**Task description**
Please count the lines with the word "status" in the material below, then state the number by itself.

**Given records**
# # #
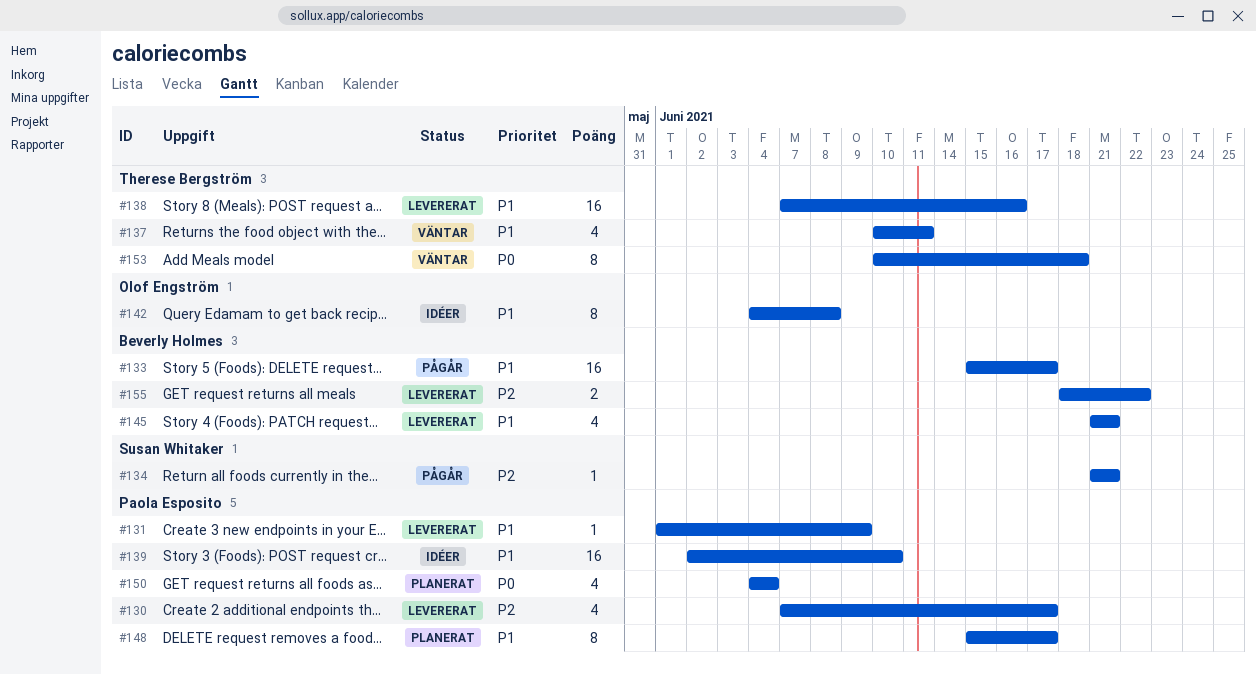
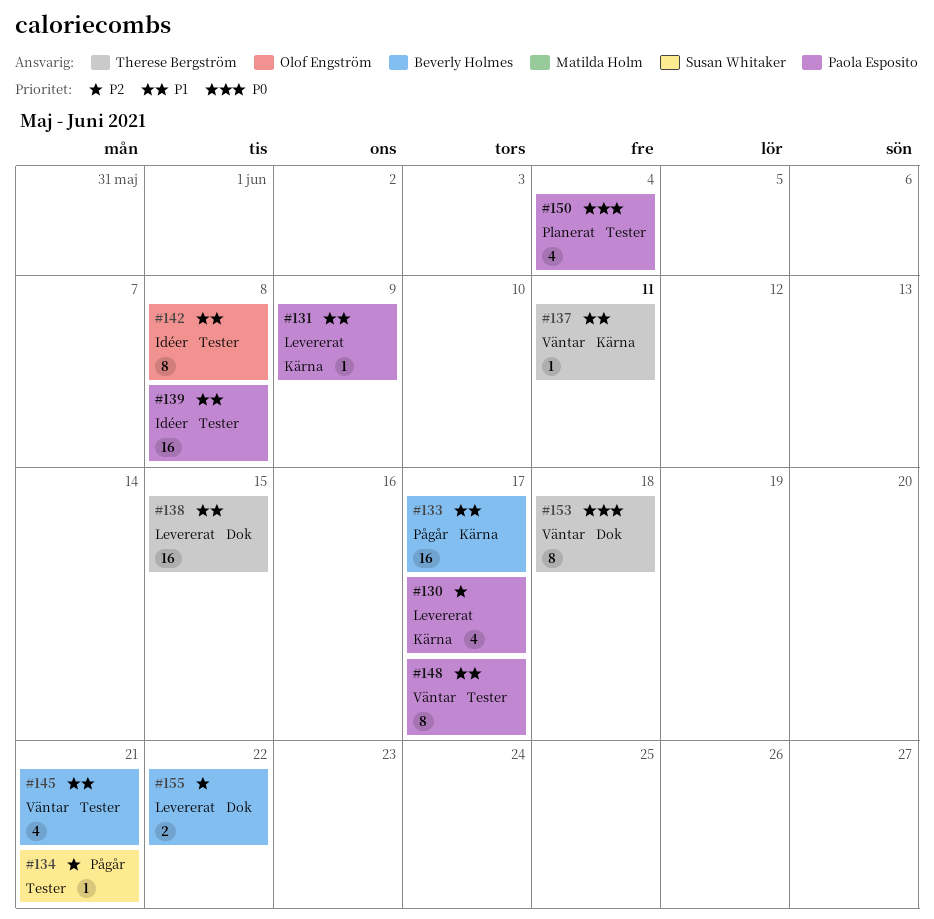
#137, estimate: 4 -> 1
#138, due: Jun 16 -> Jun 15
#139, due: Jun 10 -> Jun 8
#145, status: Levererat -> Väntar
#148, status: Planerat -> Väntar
# # #
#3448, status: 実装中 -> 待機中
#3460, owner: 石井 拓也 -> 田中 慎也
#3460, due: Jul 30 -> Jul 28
# # #
**Answer box**
3